11> [[begin K = integer_to_binary(X,32), erlfdb:transactional(Db, fun(Tx) -> erlfdb:wait(erlfdb:get(Tx, K)) end) end || X <- lists:seq(10,1000)] || _Y <- lists:seq(1,500)]. ../include/internal/ethr_mutex.h:656: Fatal error in ethr_mutex_lock(): Invalid argument (22) Aborted (core dumped)

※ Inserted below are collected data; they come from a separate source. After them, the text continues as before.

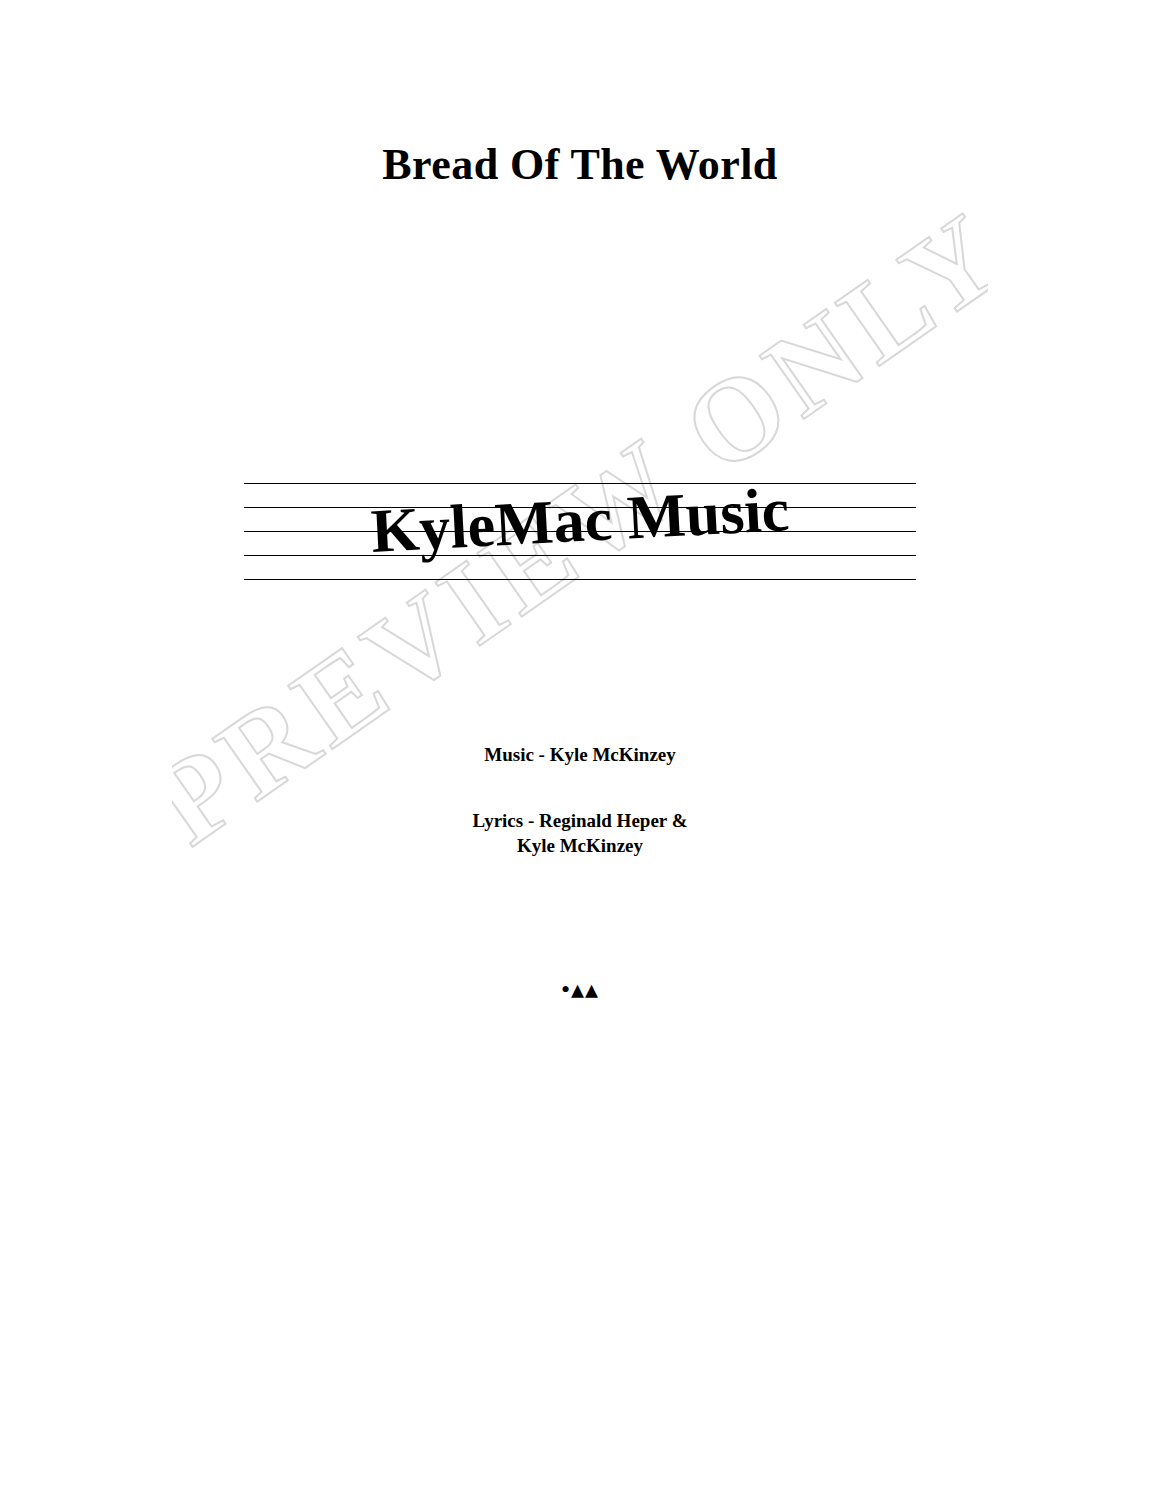PREVIEW ONLY
Bread Of The World
KyleMac Music
Music - Kyle McKinzey
Lyrics - Reginald Heper &
Kyle McKinzey
•▴▴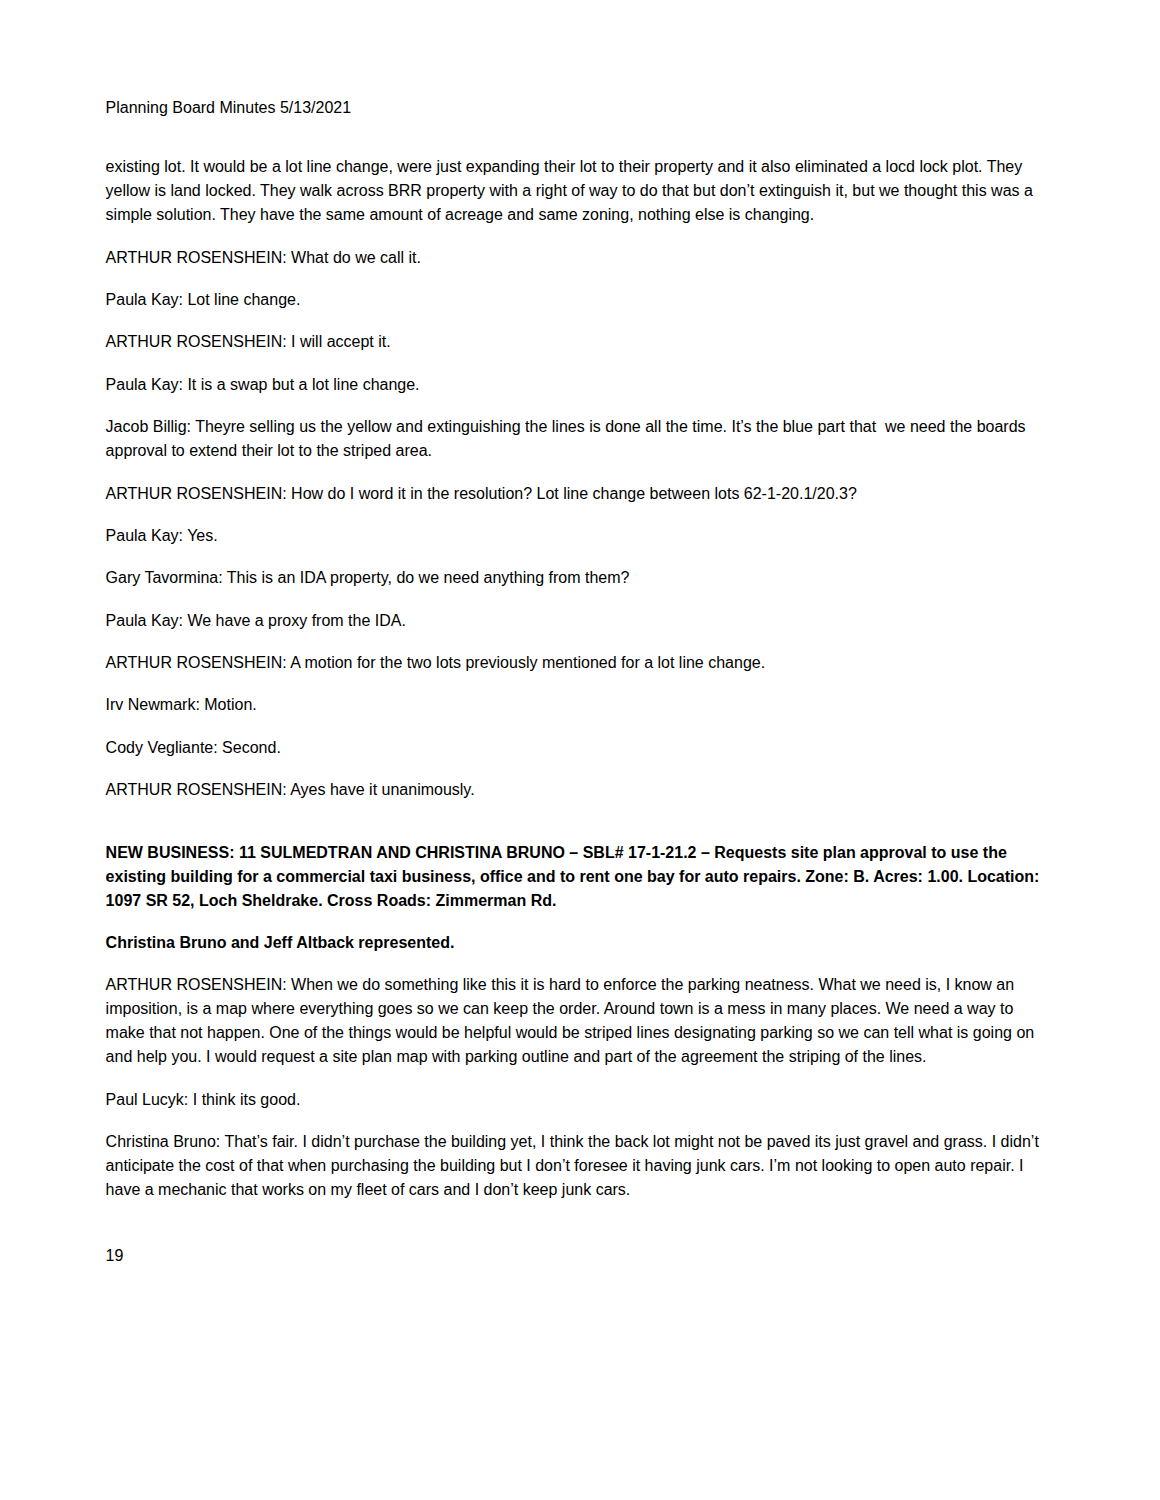Planning Board Minutes 5/13/2021
existing lot. It would be a lot line change, were just expanding their lot to their property and it also eliminated a locd lock plot. They yellow is land locked. They walk across BRR property with a right of way to do that but don’t extinguish it, but we thought this was a simple solution. They have the same amount of acreage and same zoning, nothing else is changing.
ARTHUR ROSENSHEIN: What do we call it.
Paula Kay: Lot line change.
ARTHUR ROSENSHEIN: I will accept it.
Paula Kay: It is a swap but a lot line change.
Jacob Billig: Theyre selling us the yellow and extinguishing the lines is done all the time. It’s the blue part that we need the boards approval to extend their lot to the striped area.
ARTHUR ROSENSHEIN: How do I word it in the resolution? Lot line change between lots 62-1-20.1/20.3?
Paula Kay: Yes.
Gary Tavormina: This is an IDA property, do we need anything from them?
Paula Kay: We have a proxy from the IDA.
ARTHUR ROSENSHEIN: A motion for the two lots previously mentioned for a lot line change.
Irv Newmark: Motion.
Cody Vegliante: Second.
ARTHUR ROSENSHEIN: Ayes have it unanimously.
NEW BUSINESS: 11 SULMEDTRAN AND CHRISTINA BRUNO – SBL# 17-1-21.2 – Requests site plan approval to use the existing building for a commercial taxi business, office and to rent one bay for auto repairs. Zone: B. Acres: 1.00. Location: 1097 SR 52, Loch Sheldrake. Cross Roads: Zimmerman Rd.
Christina Bruno and Jeff Altback represented.
ARTHUR ROSENSHEIN: When we do something like this it is hard to enforce the parking neatness. What we need is, I know an imposition, is a map where everything goes so we can keep the order. Around town is a mess in many places. We need a way to make that not happen. One of the things would be helpful would be striped lines designating parking so we can tell what is going on and help you. I would request a site plan map with parking outline and part of the agreement the striping of the lines.
Paul Lucyk: I think its good.
Christina Bruno: That’s fair. I didn’t purchase the building yet, I think the back lot might not be paved its just gravel and grass. I didn’t anticipate the cost of that when purchasing the building but I don’t foresee it having junk cars. I’m not looking to open auto repair. I have a mechanic that works on my fleet of cars and I don’t keep junk cars.
19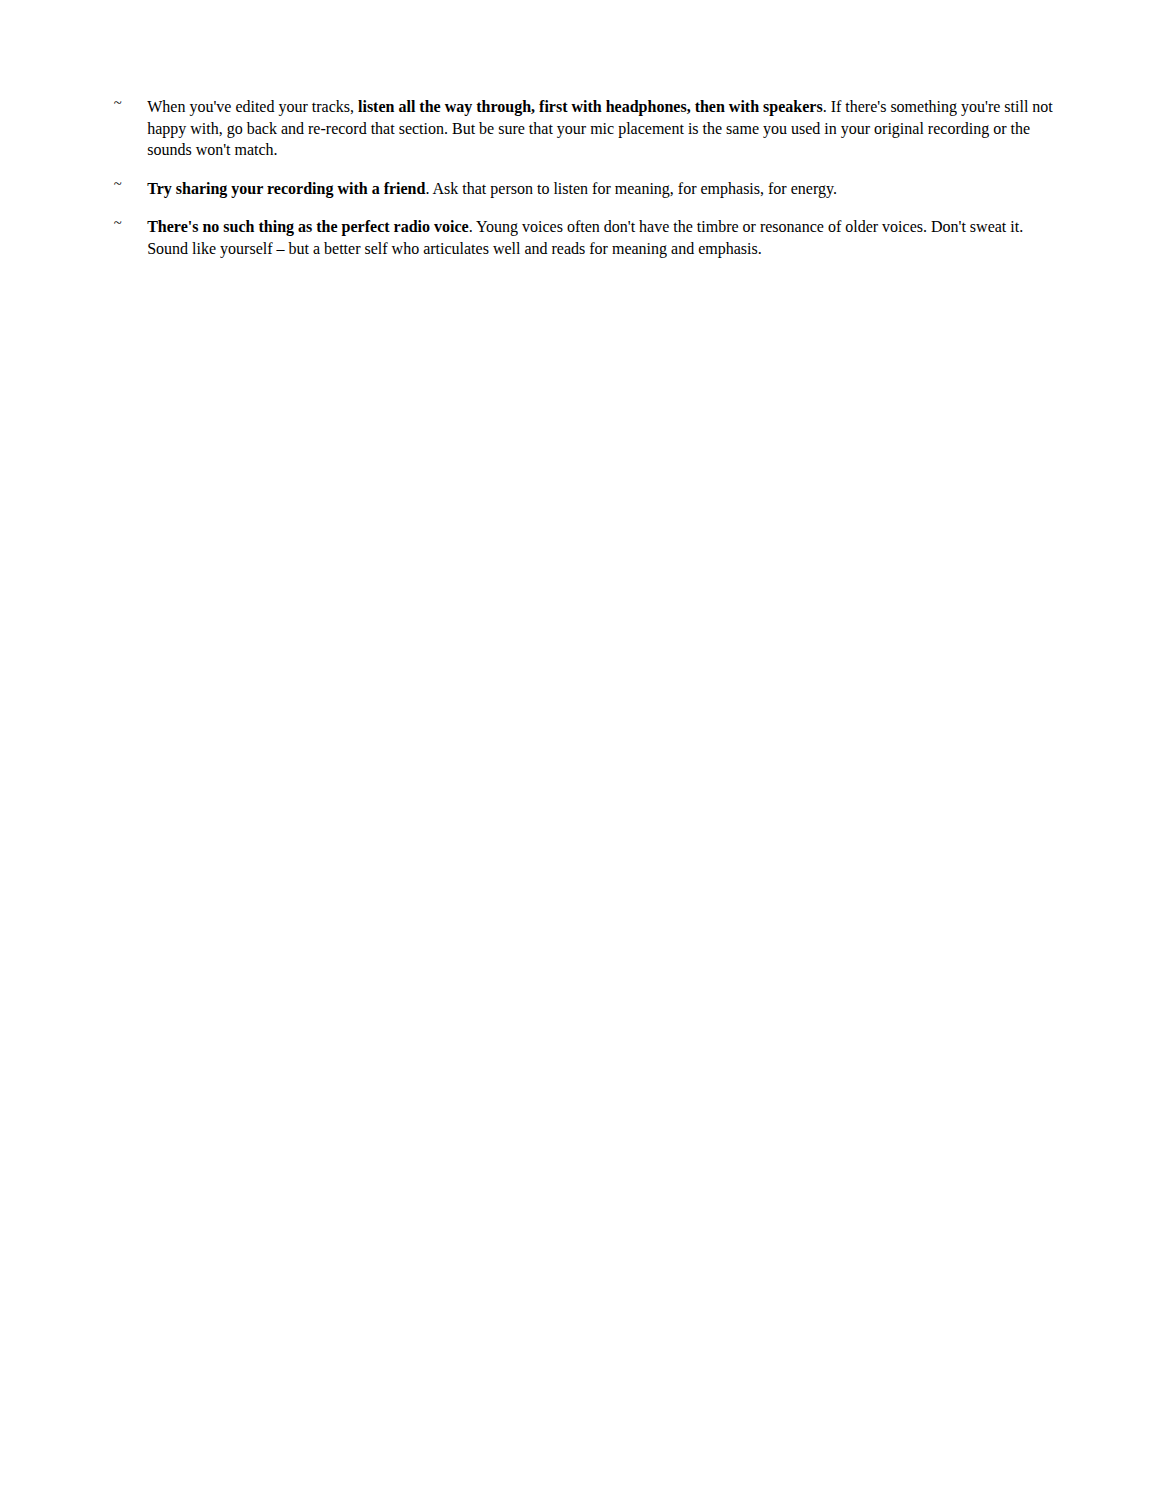When you've edited your tracks, listen all the way through, first with headphones, then with speakers. If there's something you're still not happy with, go back and re-record that section. But be sure that your mic placement is the same you used in your original recording or the sounds won't match.
Try sharing your recording with a friend. Ask that person to listen for meaning, for emphasis, for energy.
There's no such thing as the perfect radio voice. Young voices often don't have the timbre or resonance of older voices. Don't sweat it. Sound like yourself – but a better self who articulates well and reads for meaning and emphasis.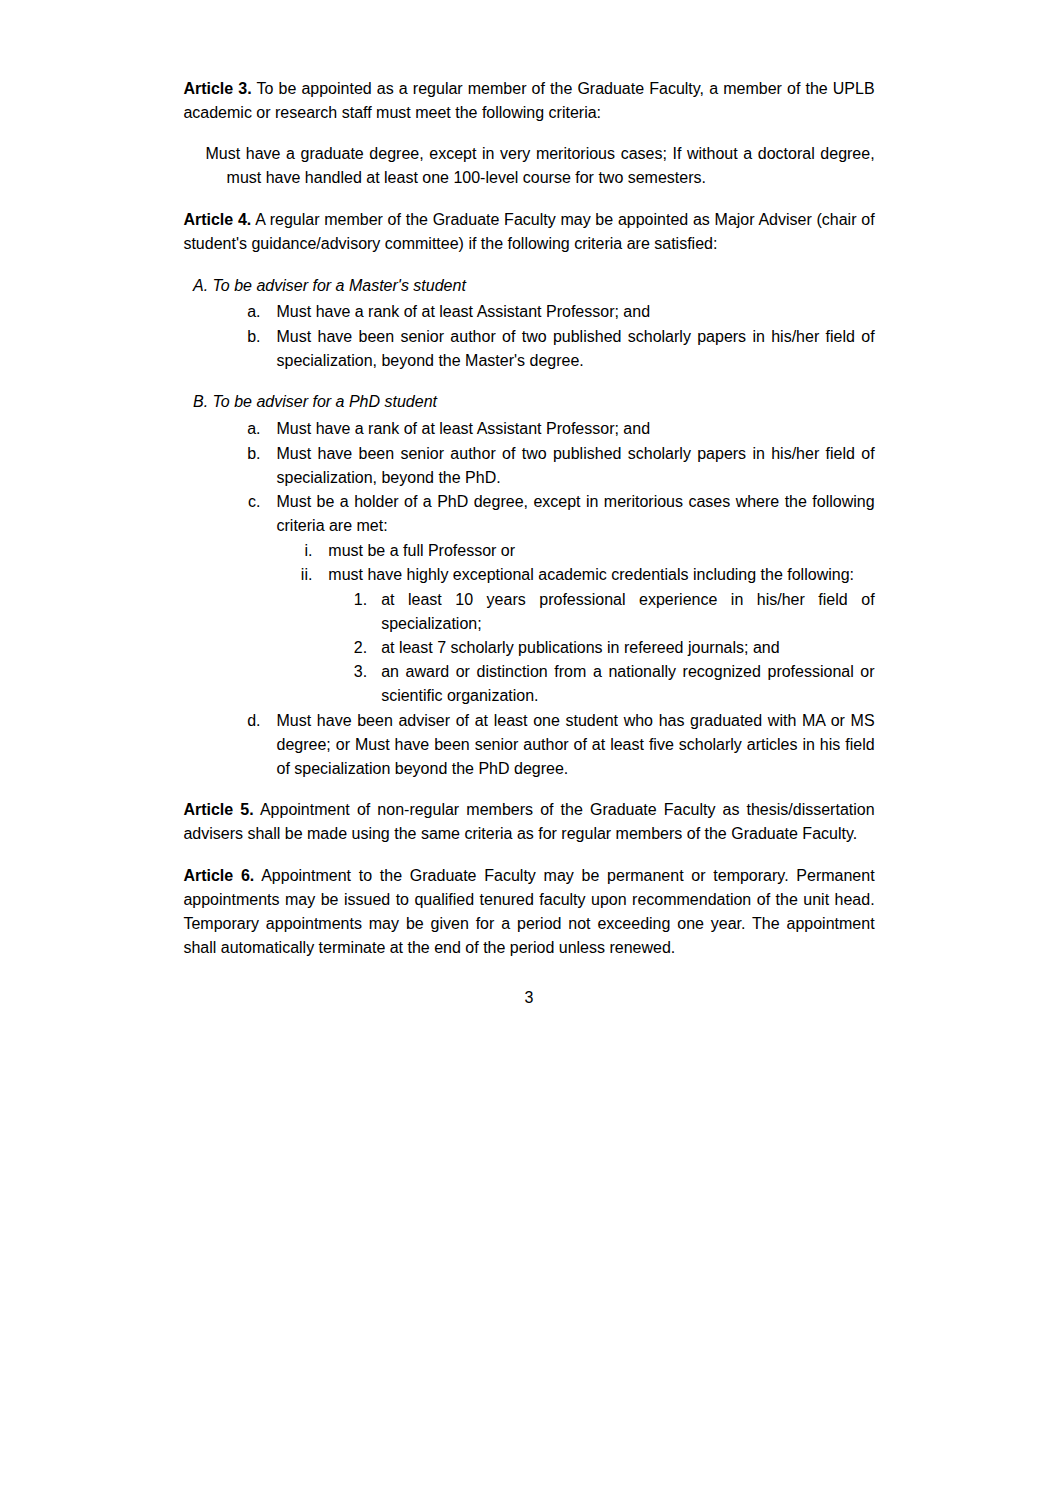Article 3. To be appointed as a regular member of the Graduate Faculty, a member of the UPLB academic or research staff must meet the following criteria:
Must have a graduate degree, except in very meritorious cases; If without a doctoral degree, must have handled at least one 100-level course for two semesters.
Article 4. A regular member of the Graduate Faculty may be appointed as Major Adviser (chair of student's guidance/advisory committee) if the following criteria are satisfied:
A. To be adviser for a Master's student
Must have a rank of at least Assistant Professor; and
Must have been senior author of two published scholarly papers in his/her field of specialization, beyond the Master's degree.
B. To be adviser for a PhD student
Must have a rank of at least Assistant Professor; and
Must have been senior author of two published scholarly papers in his/her field of specialization, beyond the PhD.
Must be a holder of a PhD degree, except in meritorious cases where the following criteria are met:
must be a full Professor or
must have highly exceptional academic credentials including the following:
at least 10 years professional experience in his/her field of specialization;
at least 7 scholarly publications in refereed journals; and
an award or distinction from a nationally recognized professional or scientific organization.
Must have been adviser of at least one student who has graduated with MA or MS degree; or Must have been senior author of at least five scholarly articles in his field of specialization beyond the PhD degree.
Article 5. Appointment of non-regular members of the Graduate Faculty as thesis/dissertation advisers shall be made using the same criteria as for regular members of the Graduate Faculty.
Article 6. Appointment to the Graduate Faculty may be permanent or temporary. Permanent appointments may be issued to qualified tenured faculty upon recommendation of the unit head. Temporary appointments may be given for a period not exceeding one year. The appointment shall automatically terminate at the end of the period unless renewed.
3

This is an interesting one. Looks like a use after free perhaps?. Is it easy to reproduce? Wonder if it is a resource reference counting bug: a destructor is called, we are deallocating, then some thread tries to lock it. The error comes from:

static ETHR_INLINE void
ETHR_INLINE_MTX_FUNC_NAME_(ethr_mutex_lock)(ethr_mutex *mtx)
{
    int res = pthread_mutex_lock(&mtx->pt_mtx);
    if (res != 0)
    ETHR_FATAL_ERROR__(res);
}
leonardb commented 2 years ago

@nickva While I could easily reproduce earlier, I no longer can, so guess it may have just been an artifact of a bad build which somehow caused an issue.

If I run into it again and can reproduce I'll open a separate issue.

nickva commented 2 years ago

@leonardb thanks for double-checking!

nickva commented 2 years ago

Merged the fix. If let us know @leonardb if you find any more issues!